• _YOUR TASK_: Copy the text of the records below line for line, without changing anything. Leave out the pictures.

--- EXERCISE MATERIALS Enclosed Below ---

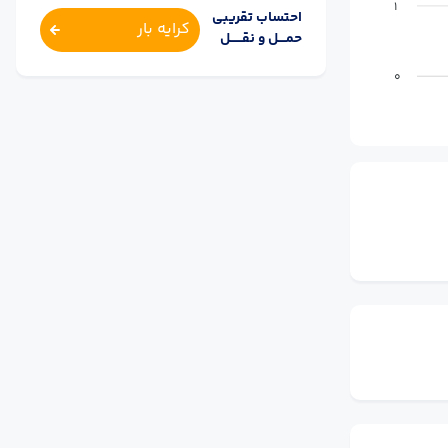
1
احتساب تقریبی
کرایه بار
حمــــل و نقــــــل
0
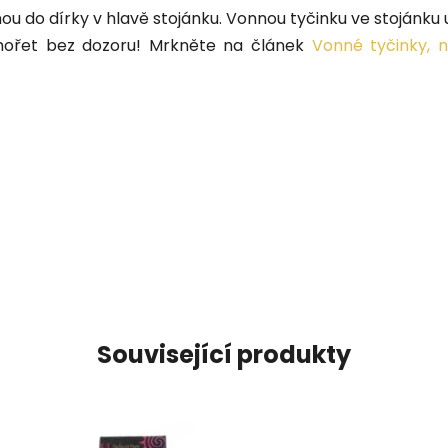
u do dírky v hlavě stojánku. Vonnou tyčinku ve stojánku
 hořet bez dozoru! Mrkněte na článek
Vonné tyčinky, n
Související produkty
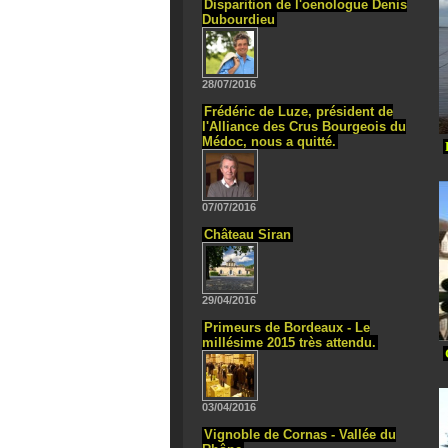
Disparition de l'oenologue Denis
Dubourdieu
28/07/2016
Frédéric de Luze, président de
l'Alliance des Crus Bourgeois du
Médoc, nous a quitté.
07/07/2016
Château Siran
29/04/2016
Primeurs de Bordeaux - Le
millésime 2015 très attendu.
03/04/2016
Vignoble de Cornas - Vallée du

--- End of Enclosed EXERCISE MATERIALS ---

• _FINAL ANSWER_:
1
احتساب تقریبی
کرایه بار
حمــــل و نقــــــل
0
u do dírky v hlavě stojánku. Vonnou tyčinku ve stojánku
 hořet bez dozoru! Mrkněte na článek
Vonné tyčinky, n
Související produkty
Disparition de l'oenologue Denis
Dubourdieu
28/07/2016
Frédéric de Luze, président de
l'Alliance des Crus Bourgeois du
Médoc, nous a quitté.
07/07/2016
Château Siran
29/04/2016
Primeurs de Bordeaux - Le
millésime 2015 très attendu.
03/04/2016
Vignoble de Cornas - Vallée du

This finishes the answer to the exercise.